* ENTRIES SHOWN
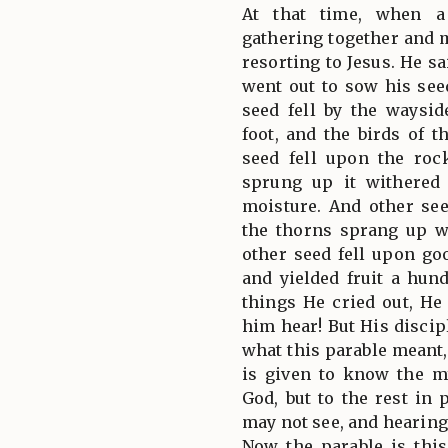
At that time, when a
gathering together and
resorting to Jesus. He s
went out to sow his se
seed fell by the waysi
foot, and the birds of t
seed fell upon the roc
sprung up it withered
moisture. And other se
the thorns sprang up w
other seed fell upon g
and yielded fruit a hun
things He cried out, He
him hear! But His disci
what this parable meant,
is given to know the m
God, but to the rest in 
may not see, and hearing
Now the parable is this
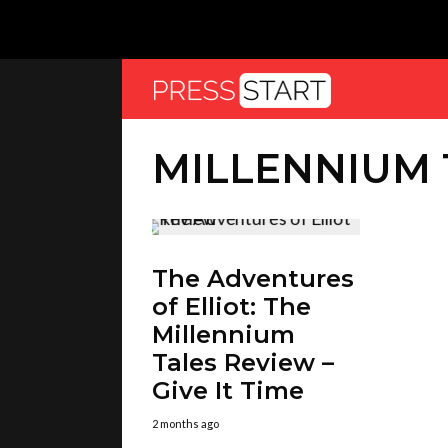
MILLENNIUM 
The Adventures
of Elliot: The
Millennium
Tales Review –
Give It Time
2 months ago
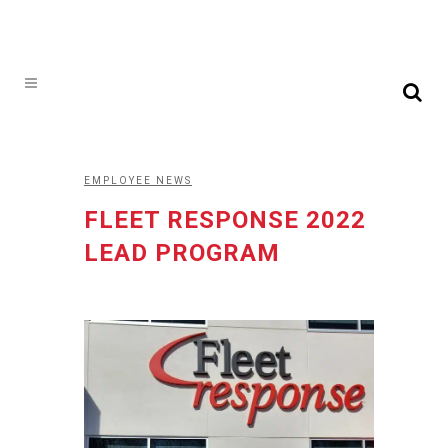
EMPLOYEE NEWS
FLEET RESPONSE 2022
LEAD PROGRAM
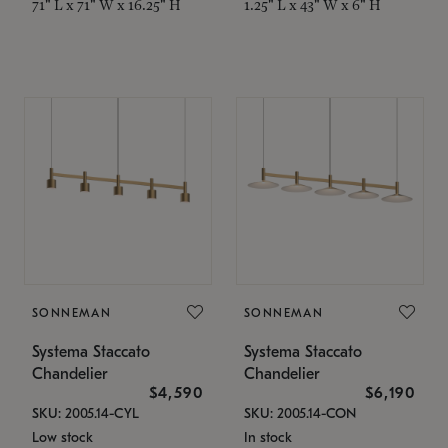
71" L x 71" W x 16.25" H
1.25" L x 43" W x 6" H
SONNEMAN
SONNEMAN
Systema Staccato
Systema Staccato
Chandelier
Chandelier
$4,590
$6,190
SKU: 2005.14-CYL
SKU: 2005.14-CON
Low stock
In stock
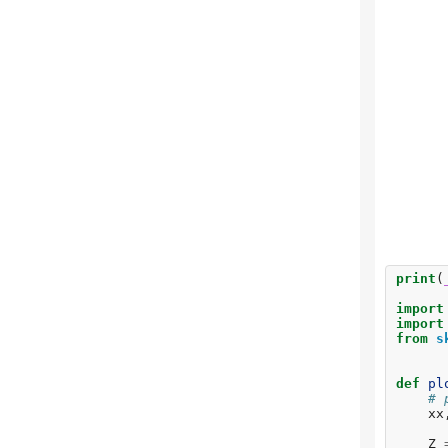
print
(
import
import
from
s
def
pl
# 
xx
Z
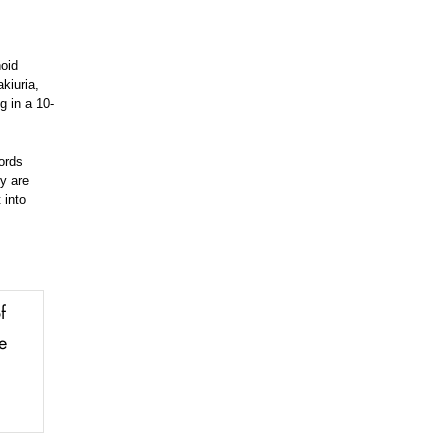
noid
kiuria,
g in a 10-
ords
ey are
 into
f
e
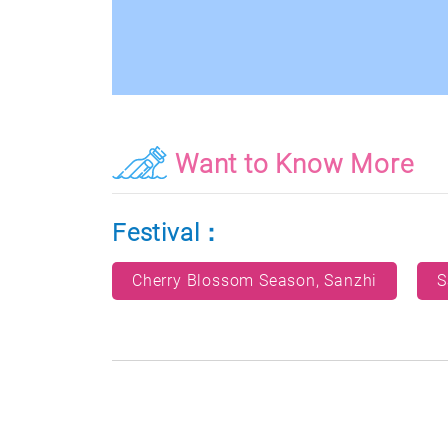
Want to Know More
Festival：
Cherry Blossom Season, Sanzhi
S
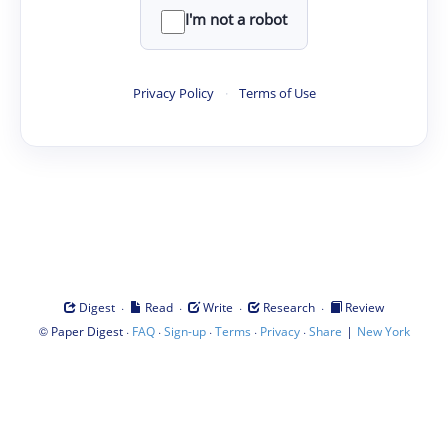
I'm not a robot
Privacy Policy
·
Terms of Use
·
·
·
·
Digest
Read
Write
Research
Review
©
·
·
·
·
·
|
Paper Digest
FAQ
Sign-up
Terms
Privacy
Share
New York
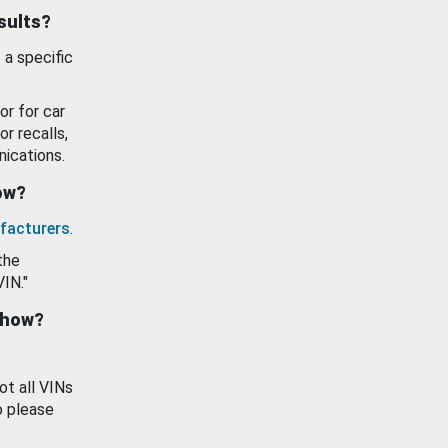
esults?
 a specific
or for car
or recalls,
ications.
how?
facturers
.
the
VIN."
show?
ot all VINs
o please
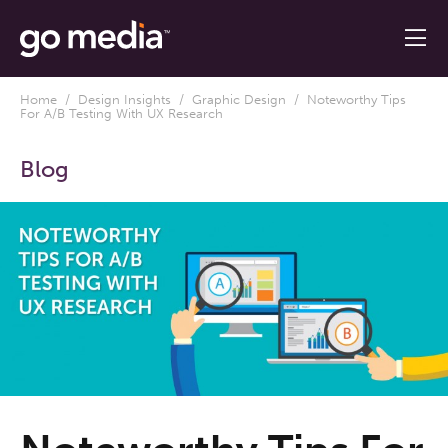
Home
/
Design Insights
/
Graphic Design
/ Noteworthy Tips
For A/B Testing With UX Research
Blog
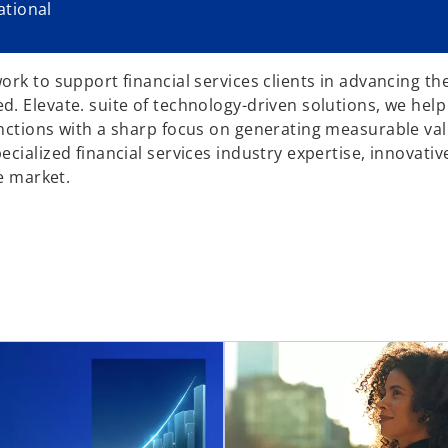
tional
rk to support financial services clients in advancing the
. Elevate. suite of technology-driven solutions, we help
unctions with a sharp focus on generating measurable va
ialized financial services industry expertise, innovative
e market.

* WHAT YOU NEED TO DO
Count the lines above that contain the word "upon", and reply with the number only.

* RESULT
2